2016 International Tournaments |
August 31, 2016
By Vile Love It
The ESPN3 broadcast of the final two games of last year’s International WFTDA Championships, including the third-place game between the Victorian Roller Derby League and the London Rollergirls and the first-place game between the Rose City Rollers and Gotham Girls Roller Derby, was the ultimate for everyone in roller derby. We love, and often live, roller derby and to share that passion with what seemed like the rest of the world was the pinnacle.
Derby people might have thought, “This is it! Next up: broadcast of games on ESPN, Nike/Gatorade/Under Armour will be coming with sponsorship dollars, we will finally have the attention and respect of the world (and no more dues!).”
Not so fast.
Just like in derby, where you need a strong foundation crafted with hours of practice, footage-watching, strategy and bruise-nursing, so too the business of derby needs a steady hand with foresight and a strong commitment to the spirit of roller derby to make sure these types of relationships work for us.
Broadcasting those two games was the tip of the iceberg.

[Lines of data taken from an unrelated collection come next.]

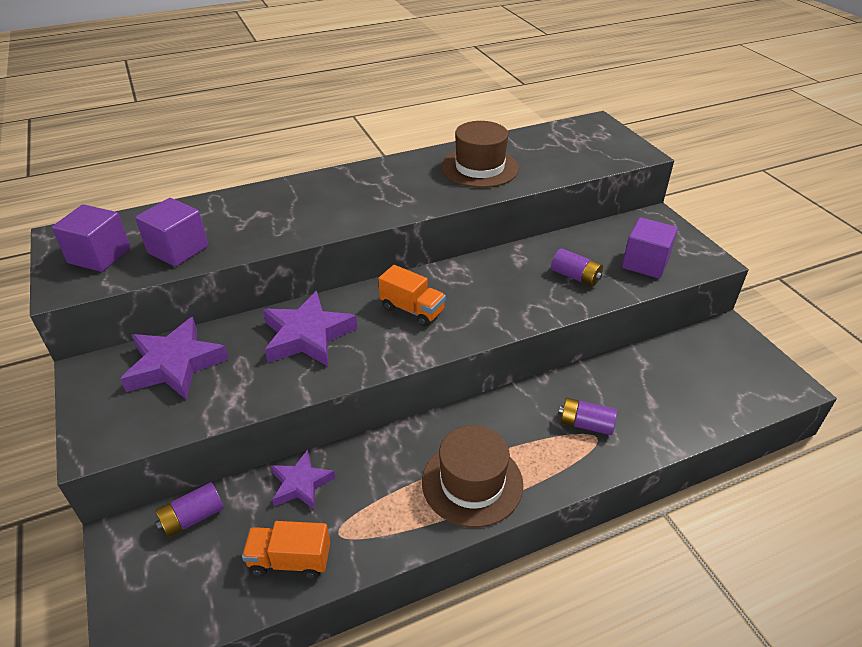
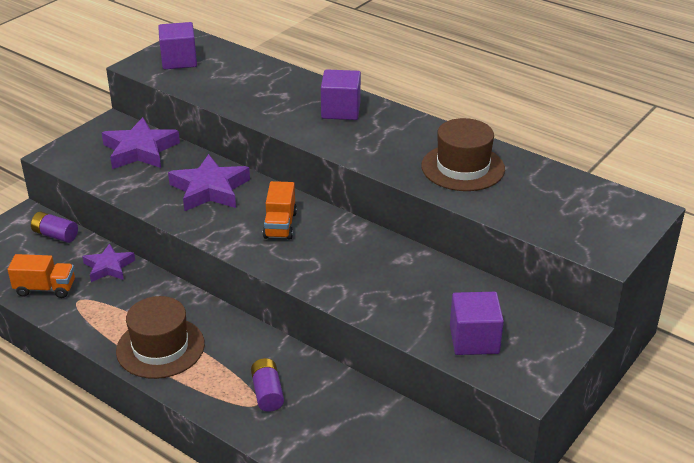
camera: 60 degrees right, 5 degrees down
(178, 249) = (210, 83): purple cube -> purple cube (341, 110)
(290, 560) = (45, 288): orange truck -> orange truck turned 120 degrees clockwise
(575, 276) = (408, 300): purple battery -> none

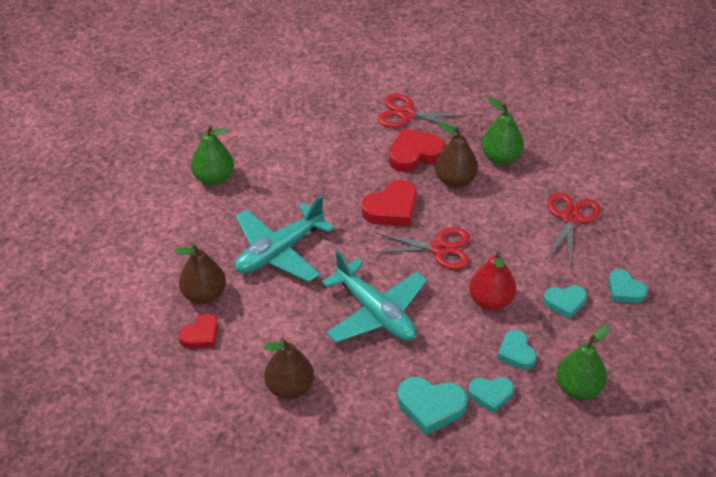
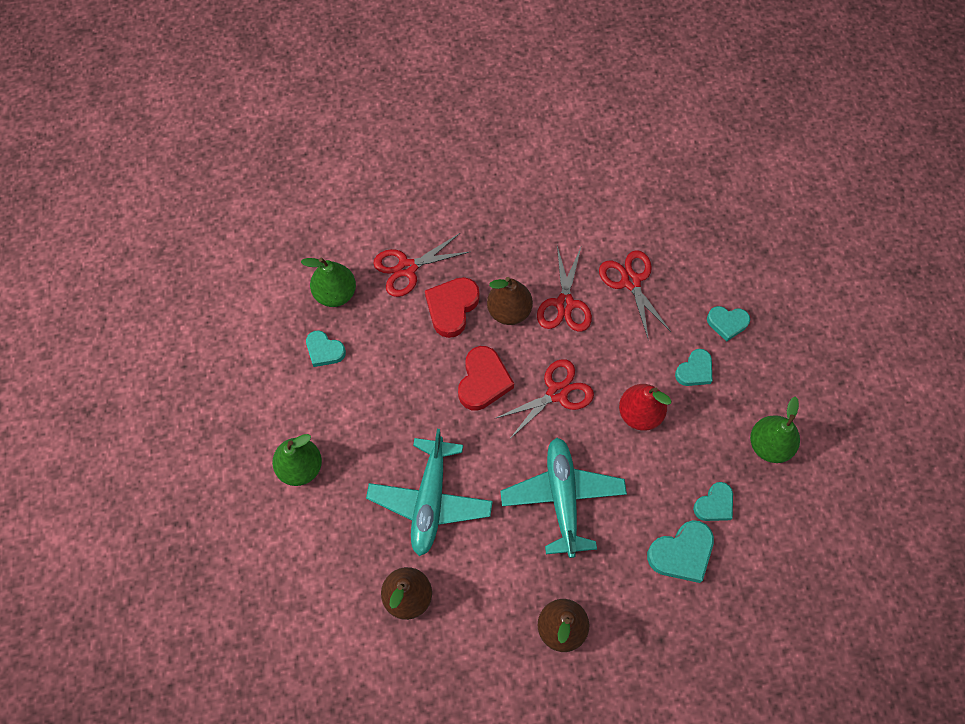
camera: 40 degrees left, 20 degrees up
(200, 335) = (443, 639): red heart -> none
(375, 312) = (562, 498): turquoise plane -> turquoise plane turned 105 degrees counterclockwise
(501, 157) = (525, 258): green pear -> green pear (335, 293)
(502, 201) = (565, 304): none -> red scissors
(516, 353) = (699, 449): turquoise heart -> turquoise heart (324, 351)

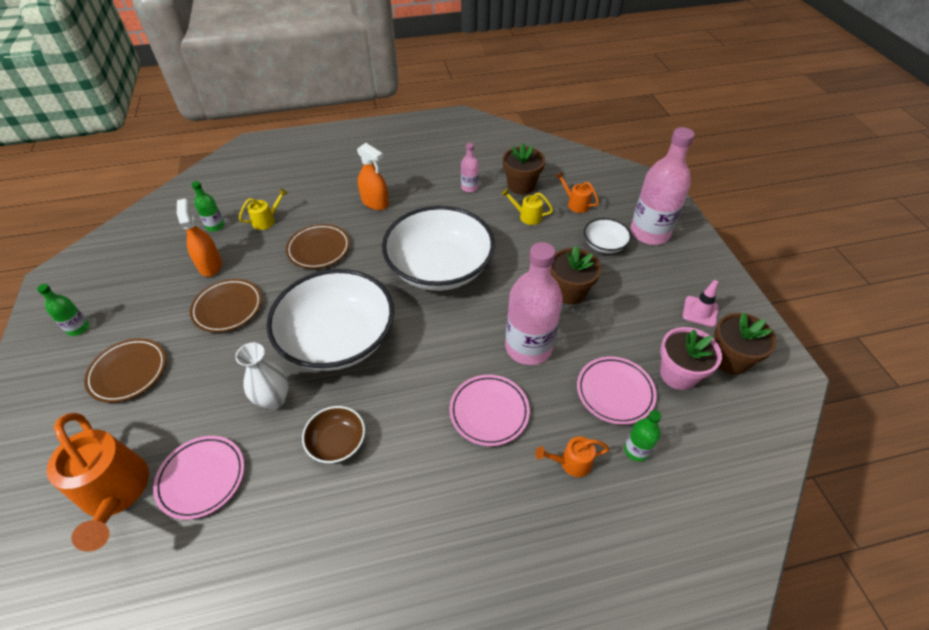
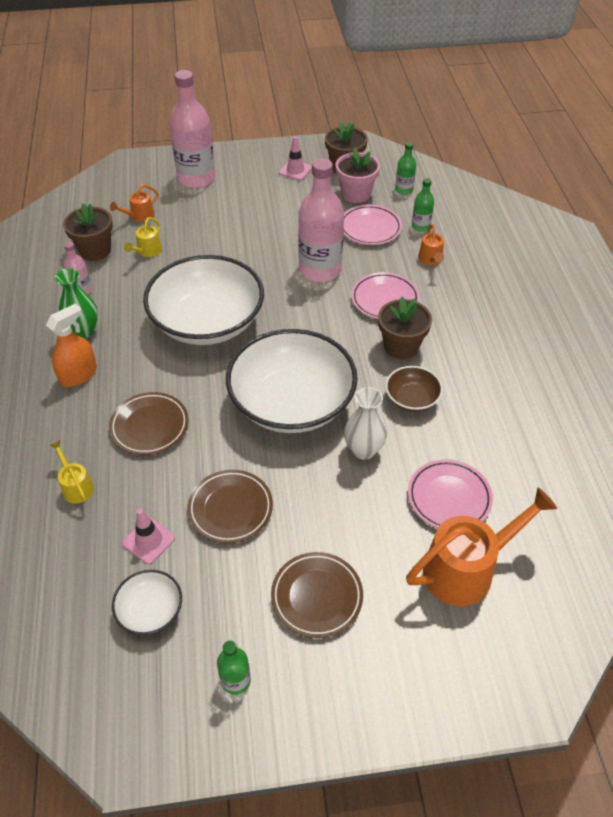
camera: 85 degrees left, 0 degrees up
(210, 265) = (149, 540): orange spray bottle -> pink traffic cone
(215, 226) = (68, 547): green bottle -> green bottle (404, 190)
(423, 196) = (84, 331): none -> green vase
(569, 292) = (260, 237): brown flower pot -> brown flower pot (401, 346)
(604, 244) = (204, 207): white bowl -> white bowl (150, 611)

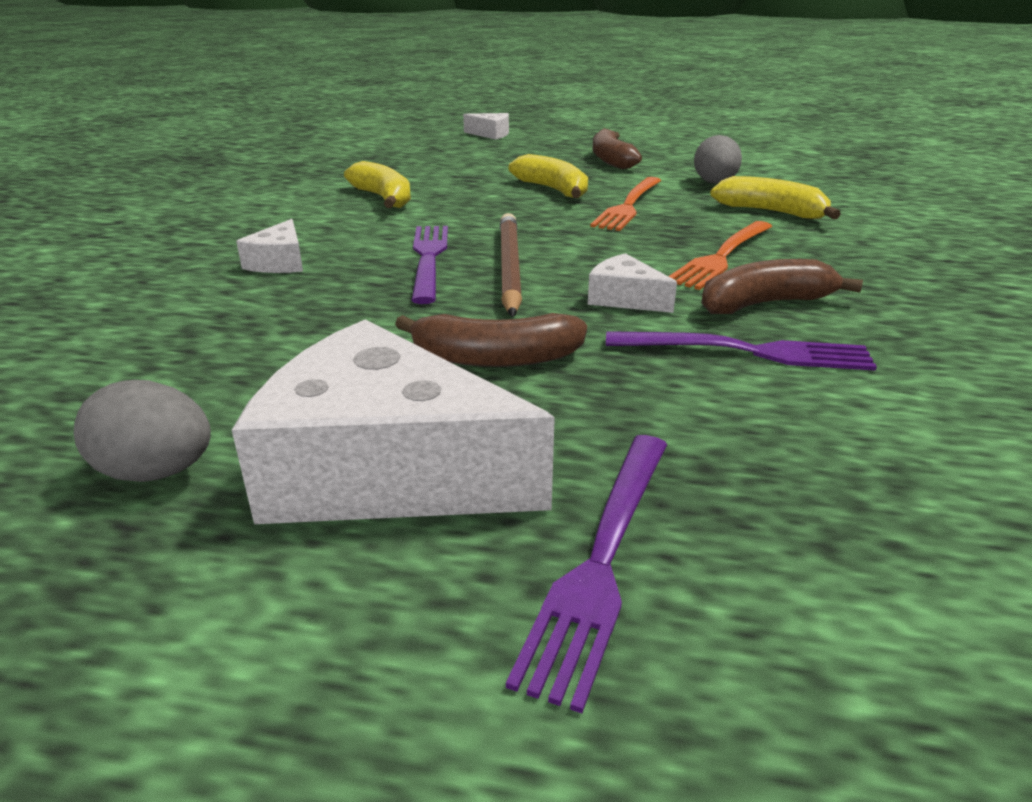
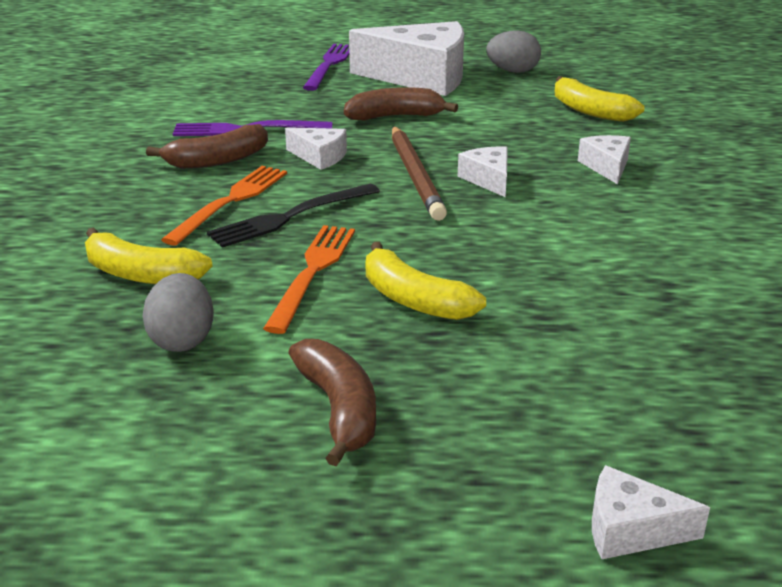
camera: 170 degrees right, 0 degrees up
(384, 198) = (614, 260): yellow banana -> yellow banana (590, 111)
(429, 259) = (488, 179): purple fork -> white cheese
(653, 240) = (290, 217): none -> black fork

Underneath that was a mountain of work that took years to craft the relationships that developed into the ESPN3 broadcasts of those two games.
Double H, the WFTDA Director of Broadcast Operations and a major force behind WFTDA’s journey from its first video broadcast of Nightmare on 95, the 2011 Eastern Region Playoffs, knew that the ESPN3 broadcast was going to be a game changer.
“I wanted this because I wanted to show ESPN fans what they had been missing,” she said. “I couldn’t have created better games if I had wrote them as a story. We put the very best of derby out there for people to see, and they responded.”
And they sure did. The number of people who tuned into ESPN3 to watch those two games was more than double the size of any audience WFTDA.tv has ever had. And for the WFTDA, the impact went even further: a 700 percent (yes, you read that right) increase in Facebook traffic.
The more eyes that catch a pirouetting jammer as she slithers through the pack or a massive wall holding a jammer back, the more fans we will develop (and the more skaters we might recruit for our boot camps), and the more derby will grow.
“We wanted to create a broadcast that would meet ESPN3 fans where they were, but did not back away from who we were,” said Double H. “We put the very best of who we are out there. And it held up.”
Generally speaking, the audience on WFTDA.tv knows derby as skaters, officials, volunteers, or fans, but the average ESPN3 fan isn’t soaked in the derby magic just yet. You might get random people scrolling through their feed and thinking, “What is this thing called roller derby?” They clicked that link and became mesmerized by the athleticism and excitement that was on and around the track.
The WFTDA wants to strengthen the relationship with ESPN3. The more eyes that see roller derby, the better for the sport and better for women in sports.
“ESPN3 likes us and feels we have value. But derby is still a very small enterprise and we have to work hard to get the partnerships that we need,” said Double H.
But the WFTDA is not rushing into anything. The practice of business, just like the practice of roller derby, requires carefully looking at all aspects of any partnership before proceeding to the next level.
The stats from the ESPN3 broadcast of the 2016 Championships were fabulous, but ESPN3’s broadcast of two games from The Big O tournament, between the Texas Rollergirls and Angel City Derby Girls and between the Victorian Roller Derby League and Rose City Rollers, were even better.
And those ESPN3 watchers didn’t surf through — they stayed until the last jam.
What’s next for the WFTDA and ESPN3? This year, ESPN3 will broadcast the first-place and third-place games at championships for both Division 1 and Division 2, which will certainly bring the intensity, passion, excitement, and athleticism that is derby to a wider audience than ever before.
Real. Strong. Athletic. Revolutionary.